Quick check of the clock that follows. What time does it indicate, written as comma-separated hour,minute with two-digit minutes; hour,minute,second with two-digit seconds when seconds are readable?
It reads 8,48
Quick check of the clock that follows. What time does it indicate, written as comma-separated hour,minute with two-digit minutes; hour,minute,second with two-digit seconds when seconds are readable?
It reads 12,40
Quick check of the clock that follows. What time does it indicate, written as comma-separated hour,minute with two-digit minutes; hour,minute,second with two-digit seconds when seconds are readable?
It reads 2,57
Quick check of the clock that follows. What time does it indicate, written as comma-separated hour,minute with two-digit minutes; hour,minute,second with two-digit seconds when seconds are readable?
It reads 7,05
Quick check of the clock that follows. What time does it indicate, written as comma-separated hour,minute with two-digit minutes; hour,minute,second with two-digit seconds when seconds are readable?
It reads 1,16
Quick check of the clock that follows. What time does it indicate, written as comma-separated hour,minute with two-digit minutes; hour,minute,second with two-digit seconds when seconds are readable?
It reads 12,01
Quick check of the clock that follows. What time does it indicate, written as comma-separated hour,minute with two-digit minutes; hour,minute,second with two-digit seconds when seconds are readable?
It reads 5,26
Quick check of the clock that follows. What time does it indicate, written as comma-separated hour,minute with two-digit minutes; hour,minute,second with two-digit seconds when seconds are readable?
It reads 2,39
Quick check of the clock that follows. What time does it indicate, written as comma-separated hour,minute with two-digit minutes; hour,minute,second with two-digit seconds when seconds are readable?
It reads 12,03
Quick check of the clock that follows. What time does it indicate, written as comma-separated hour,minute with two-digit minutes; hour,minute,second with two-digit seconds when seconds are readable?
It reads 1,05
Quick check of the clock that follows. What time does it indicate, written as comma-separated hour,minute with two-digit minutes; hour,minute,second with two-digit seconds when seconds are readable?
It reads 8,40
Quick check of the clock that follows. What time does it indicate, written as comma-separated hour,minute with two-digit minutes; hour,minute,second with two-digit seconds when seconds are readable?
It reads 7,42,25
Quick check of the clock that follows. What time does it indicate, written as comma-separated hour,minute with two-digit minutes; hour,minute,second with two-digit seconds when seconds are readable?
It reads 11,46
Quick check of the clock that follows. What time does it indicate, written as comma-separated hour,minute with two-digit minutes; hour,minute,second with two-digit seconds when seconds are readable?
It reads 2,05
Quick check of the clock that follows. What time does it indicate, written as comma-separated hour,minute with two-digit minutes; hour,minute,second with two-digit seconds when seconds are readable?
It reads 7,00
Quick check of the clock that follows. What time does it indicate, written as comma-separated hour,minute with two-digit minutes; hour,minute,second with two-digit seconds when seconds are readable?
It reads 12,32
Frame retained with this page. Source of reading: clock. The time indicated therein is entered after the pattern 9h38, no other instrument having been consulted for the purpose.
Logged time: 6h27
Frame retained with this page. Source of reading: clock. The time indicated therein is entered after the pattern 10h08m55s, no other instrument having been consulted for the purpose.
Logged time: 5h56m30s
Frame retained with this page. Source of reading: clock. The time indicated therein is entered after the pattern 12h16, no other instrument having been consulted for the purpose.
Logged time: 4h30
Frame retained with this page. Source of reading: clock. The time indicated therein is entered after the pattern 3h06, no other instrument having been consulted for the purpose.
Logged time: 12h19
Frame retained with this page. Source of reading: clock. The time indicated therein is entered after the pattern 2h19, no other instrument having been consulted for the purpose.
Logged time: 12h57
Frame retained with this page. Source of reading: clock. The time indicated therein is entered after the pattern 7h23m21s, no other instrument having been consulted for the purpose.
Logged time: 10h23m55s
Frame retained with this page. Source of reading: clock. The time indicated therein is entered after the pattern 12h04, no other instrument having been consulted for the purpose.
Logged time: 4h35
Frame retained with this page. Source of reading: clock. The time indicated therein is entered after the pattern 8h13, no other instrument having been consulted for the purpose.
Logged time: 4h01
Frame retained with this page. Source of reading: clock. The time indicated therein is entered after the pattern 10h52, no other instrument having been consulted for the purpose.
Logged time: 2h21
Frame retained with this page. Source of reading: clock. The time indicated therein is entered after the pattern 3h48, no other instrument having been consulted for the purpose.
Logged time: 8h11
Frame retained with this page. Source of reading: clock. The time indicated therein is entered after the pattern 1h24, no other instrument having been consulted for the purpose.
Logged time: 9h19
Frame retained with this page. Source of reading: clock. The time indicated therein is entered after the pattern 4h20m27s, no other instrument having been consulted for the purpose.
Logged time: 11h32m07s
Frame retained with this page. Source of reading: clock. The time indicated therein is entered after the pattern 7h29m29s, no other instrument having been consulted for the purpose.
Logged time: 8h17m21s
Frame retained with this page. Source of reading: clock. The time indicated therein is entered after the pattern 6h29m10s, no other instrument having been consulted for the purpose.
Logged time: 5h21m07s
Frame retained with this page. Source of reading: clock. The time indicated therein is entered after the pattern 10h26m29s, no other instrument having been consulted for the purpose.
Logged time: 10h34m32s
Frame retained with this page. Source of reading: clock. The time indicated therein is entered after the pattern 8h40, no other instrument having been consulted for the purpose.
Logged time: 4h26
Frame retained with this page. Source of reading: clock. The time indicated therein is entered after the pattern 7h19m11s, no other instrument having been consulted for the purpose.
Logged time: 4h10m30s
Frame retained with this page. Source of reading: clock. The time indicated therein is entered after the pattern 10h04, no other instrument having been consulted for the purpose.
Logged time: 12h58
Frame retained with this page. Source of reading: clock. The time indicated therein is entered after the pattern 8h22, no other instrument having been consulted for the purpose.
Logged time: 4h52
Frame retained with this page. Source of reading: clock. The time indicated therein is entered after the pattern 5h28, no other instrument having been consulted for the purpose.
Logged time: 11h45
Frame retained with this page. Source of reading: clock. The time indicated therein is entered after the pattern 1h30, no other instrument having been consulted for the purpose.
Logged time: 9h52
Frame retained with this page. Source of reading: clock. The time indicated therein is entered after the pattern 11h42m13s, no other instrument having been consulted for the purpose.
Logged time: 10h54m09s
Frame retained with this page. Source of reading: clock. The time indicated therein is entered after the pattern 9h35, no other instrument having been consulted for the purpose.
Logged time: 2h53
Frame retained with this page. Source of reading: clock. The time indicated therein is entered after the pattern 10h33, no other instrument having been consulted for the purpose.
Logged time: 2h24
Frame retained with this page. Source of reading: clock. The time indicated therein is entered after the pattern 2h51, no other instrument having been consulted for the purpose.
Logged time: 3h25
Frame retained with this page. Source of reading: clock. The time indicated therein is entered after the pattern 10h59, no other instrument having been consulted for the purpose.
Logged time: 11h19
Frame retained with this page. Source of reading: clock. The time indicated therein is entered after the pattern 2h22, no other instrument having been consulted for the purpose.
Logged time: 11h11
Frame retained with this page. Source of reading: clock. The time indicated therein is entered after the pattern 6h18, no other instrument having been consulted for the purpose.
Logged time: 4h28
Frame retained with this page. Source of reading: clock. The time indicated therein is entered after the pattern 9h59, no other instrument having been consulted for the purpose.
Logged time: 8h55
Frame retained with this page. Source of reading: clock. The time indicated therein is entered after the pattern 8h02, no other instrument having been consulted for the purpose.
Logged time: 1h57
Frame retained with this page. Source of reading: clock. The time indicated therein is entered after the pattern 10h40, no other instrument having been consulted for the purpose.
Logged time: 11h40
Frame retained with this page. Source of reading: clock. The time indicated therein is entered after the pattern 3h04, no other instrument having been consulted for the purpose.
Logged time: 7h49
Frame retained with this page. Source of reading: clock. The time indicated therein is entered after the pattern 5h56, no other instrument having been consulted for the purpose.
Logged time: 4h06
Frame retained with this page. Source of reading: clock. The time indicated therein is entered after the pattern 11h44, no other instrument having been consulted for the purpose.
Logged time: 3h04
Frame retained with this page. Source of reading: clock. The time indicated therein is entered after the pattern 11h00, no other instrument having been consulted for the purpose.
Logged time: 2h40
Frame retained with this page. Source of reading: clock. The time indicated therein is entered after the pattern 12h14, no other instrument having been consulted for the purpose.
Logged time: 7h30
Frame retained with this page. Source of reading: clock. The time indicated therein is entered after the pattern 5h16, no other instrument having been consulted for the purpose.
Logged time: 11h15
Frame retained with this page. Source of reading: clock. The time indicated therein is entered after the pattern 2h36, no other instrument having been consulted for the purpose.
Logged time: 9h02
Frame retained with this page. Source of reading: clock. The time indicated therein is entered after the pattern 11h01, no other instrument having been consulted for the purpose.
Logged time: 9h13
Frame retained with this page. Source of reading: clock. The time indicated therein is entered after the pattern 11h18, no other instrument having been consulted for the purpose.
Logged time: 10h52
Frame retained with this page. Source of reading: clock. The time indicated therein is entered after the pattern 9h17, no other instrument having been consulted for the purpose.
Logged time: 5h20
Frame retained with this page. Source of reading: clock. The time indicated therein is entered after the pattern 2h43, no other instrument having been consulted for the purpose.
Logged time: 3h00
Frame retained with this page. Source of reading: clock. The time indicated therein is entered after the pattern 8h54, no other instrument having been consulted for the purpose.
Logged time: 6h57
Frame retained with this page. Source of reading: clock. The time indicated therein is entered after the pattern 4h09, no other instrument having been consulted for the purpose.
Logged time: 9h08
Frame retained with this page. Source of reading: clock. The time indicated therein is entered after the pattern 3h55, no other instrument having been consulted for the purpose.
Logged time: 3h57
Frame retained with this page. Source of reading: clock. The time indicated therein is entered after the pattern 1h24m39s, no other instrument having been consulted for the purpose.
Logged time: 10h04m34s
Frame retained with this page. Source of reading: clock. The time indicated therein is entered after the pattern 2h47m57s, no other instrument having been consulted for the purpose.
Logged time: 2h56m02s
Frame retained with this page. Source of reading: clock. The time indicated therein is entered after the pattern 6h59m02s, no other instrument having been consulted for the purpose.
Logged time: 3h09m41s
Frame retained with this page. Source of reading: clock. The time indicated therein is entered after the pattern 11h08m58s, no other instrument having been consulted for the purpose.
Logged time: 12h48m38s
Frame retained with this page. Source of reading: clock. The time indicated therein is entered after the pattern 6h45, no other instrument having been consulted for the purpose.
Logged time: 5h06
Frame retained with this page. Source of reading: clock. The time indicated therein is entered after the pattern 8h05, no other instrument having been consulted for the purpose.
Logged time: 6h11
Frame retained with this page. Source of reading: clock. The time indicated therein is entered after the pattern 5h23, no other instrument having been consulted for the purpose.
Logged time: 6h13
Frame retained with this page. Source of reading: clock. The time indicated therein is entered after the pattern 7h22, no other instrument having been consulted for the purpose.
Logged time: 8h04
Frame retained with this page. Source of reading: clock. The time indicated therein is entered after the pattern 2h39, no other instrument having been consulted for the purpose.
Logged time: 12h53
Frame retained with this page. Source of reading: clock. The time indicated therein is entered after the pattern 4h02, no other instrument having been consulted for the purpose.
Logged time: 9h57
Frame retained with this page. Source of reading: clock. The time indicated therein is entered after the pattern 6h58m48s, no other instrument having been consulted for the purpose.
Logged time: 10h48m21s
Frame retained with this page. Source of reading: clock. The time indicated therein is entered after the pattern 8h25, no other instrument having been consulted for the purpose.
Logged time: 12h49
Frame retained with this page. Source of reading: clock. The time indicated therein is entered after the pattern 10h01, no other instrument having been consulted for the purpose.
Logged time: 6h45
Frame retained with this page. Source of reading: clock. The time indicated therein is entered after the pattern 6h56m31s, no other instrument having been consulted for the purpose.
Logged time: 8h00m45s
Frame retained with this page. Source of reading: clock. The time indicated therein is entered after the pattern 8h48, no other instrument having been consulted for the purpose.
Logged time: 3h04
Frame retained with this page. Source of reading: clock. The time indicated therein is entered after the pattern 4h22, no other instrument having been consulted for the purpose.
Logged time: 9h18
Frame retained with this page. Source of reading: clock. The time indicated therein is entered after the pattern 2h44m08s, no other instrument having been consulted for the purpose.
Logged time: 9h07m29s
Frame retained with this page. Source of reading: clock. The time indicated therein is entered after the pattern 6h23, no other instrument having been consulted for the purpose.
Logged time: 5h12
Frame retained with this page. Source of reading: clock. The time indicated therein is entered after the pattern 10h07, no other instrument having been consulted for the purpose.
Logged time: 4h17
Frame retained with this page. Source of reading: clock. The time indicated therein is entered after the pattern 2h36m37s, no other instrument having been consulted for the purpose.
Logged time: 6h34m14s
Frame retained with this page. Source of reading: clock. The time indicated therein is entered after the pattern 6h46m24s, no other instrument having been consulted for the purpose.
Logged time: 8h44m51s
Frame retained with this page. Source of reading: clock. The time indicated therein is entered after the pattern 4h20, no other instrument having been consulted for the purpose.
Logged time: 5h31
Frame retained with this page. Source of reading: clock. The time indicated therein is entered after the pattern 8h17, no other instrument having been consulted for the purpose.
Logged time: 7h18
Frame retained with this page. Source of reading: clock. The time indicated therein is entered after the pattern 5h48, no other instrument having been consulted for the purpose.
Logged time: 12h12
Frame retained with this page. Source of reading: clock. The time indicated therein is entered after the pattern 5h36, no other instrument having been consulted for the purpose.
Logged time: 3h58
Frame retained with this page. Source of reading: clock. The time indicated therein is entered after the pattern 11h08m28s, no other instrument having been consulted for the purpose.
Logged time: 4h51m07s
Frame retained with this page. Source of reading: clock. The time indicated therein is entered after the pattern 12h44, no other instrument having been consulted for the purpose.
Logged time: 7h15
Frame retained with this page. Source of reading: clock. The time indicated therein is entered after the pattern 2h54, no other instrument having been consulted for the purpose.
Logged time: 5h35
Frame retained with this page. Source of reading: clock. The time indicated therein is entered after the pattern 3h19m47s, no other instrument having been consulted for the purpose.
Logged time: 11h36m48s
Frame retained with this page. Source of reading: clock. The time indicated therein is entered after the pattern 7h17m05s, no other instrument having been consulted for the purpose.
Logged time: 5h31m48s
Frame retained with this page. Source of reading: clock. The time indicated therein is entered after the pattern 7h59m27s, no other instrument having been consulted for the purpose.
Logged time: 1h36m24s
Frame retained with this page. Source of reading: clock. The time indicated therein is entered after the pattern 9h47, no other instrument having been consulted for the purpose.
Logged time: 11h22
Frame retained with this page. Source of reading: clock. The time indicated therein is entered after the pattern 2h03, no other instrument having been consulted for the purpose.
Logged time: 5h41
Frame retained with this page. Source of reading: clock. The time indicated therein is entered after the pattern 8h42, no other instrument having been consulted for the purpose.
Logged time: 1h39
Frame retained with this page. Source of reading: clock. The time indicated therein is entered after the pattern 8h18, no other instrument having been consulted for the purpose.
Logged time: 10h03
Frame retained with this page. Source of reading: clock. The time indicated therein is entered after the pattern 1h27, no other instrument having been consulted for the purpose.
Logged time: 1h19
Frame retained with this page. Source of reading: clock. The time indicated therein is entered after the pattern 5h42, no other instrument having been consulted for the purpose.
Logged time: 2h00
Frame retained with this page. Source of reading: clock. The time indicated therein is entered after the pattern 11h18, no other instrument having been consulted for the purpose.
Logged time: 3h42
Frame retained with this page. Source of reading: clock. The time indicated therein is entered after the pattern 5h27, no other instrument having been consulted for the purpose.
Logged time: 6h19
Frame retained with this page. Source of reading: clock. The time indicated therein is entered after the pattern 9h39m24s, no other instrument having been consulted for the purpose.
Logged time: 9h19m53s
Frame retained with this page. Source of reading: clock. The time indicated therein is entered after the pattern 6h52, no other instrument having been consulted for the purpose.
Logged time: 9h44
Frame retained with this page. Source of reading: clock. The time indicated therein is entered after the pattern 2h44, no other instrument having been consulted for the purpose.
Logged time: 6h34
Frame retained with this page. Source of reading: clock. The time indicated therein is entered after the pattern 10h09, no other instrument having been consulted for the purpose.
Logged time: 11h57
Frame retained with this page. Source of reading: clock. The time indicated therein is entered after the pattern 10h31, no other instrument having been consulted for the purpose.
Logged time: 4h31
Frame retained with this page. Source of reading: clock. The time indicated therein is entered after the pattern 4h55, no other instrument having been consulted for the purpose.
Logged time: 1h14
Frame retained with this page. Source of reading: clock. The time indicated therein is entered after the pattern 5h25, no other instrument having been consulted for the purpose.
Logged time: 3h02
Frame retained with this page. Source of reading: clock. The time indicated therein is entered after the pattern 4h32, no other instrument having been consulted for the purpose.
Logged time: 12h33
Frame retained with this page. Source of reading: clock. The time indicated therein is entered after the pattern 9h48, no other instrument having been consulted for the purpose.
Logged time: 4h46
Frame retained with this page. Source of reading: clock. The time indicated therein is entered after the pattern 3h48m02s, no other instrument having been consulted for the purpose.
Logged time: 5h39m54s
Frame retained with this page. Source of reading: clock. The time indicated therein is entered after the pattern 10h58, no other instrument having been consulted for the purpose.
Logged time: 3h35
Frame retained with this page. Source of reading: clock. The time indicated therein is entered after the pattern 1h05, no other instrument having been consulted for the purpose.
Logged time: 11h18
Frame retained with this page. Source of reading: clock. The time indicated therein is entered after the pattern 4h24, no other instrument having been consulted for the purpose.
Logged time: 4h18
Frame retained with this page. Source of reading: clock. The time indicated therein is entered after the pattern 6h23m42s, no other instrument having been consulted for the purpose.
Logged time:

.....

◆ **Goal**: Render the material from the line containing "pattern 7h59m27s, no" down through the line containing "Logged time: 6h19" as a Markdown table with the columns Row and Line. Number each line in the Row column and omit any blank lines.

◆ **Solution to this exercise**:
| Row | Line |
|---|---|
| 1 | Frame retained with this page. Source of reading: clock. The time indicated therein is entered after the pattern 7h59m27s, no other instrument having been consulted for the purpose. |
| 2 | Logged time: 1h36m24s |
| 3 | Frame retained with this page. Source of reading: clock. The time indicated therein is entered after the pattern 9h47, no other instrument having been consulted for the purpose. |
| 4 | Logged time: 11h22 |
| 5 | Frame retained with this page. Source of reading: clock. The time indicated therein is entered after the pattern 2h03, no other instrument having been consulted for the purpose. |
| 6 | Logged time: 5h41 |
| 7 | Frame retained with this page. Source of reading: clock. The time indicated therein is entered after the pattern 8h42, no other instrument having been consulted for the purpose. |
| 8 | Logged time: 1h39 |
| 9 | Frame retained with this page. Source of reading: clock. The time indicated therein is entered after the pattern 8h18, no other instrument having been consulted for the purpose. |
| 10 | Logged time: 10h03 |
| 11 | Frame retained with this page. Source of reading: clock. The time indicated therein is entered after the pattern 1h27, no other instrument having been consulted for the purpose. |
| 12 | Logged time: 1h19 |
| 13 | Frame retained with this page. Source of reading: clock. The time indicated therein is entered after the pattern 5h42, no other instrument having been consulted for the purpose. |
| 14 | Logged time: 2h00 |
| 15 | Frame retained with this page. Source of reading: clock. The time indicated therein is entered after the pattern 11h18, no other instrument having been consulted for the purpose. |
| 16 | Logged time: 3h42 |
| 17 | Frame retained with this page. Source of reading: clock. The time indicated therein is entered after the pattern 5h27, no other instrument having been consulted for the purpose. |
| 18 | Logged time: 6h19 |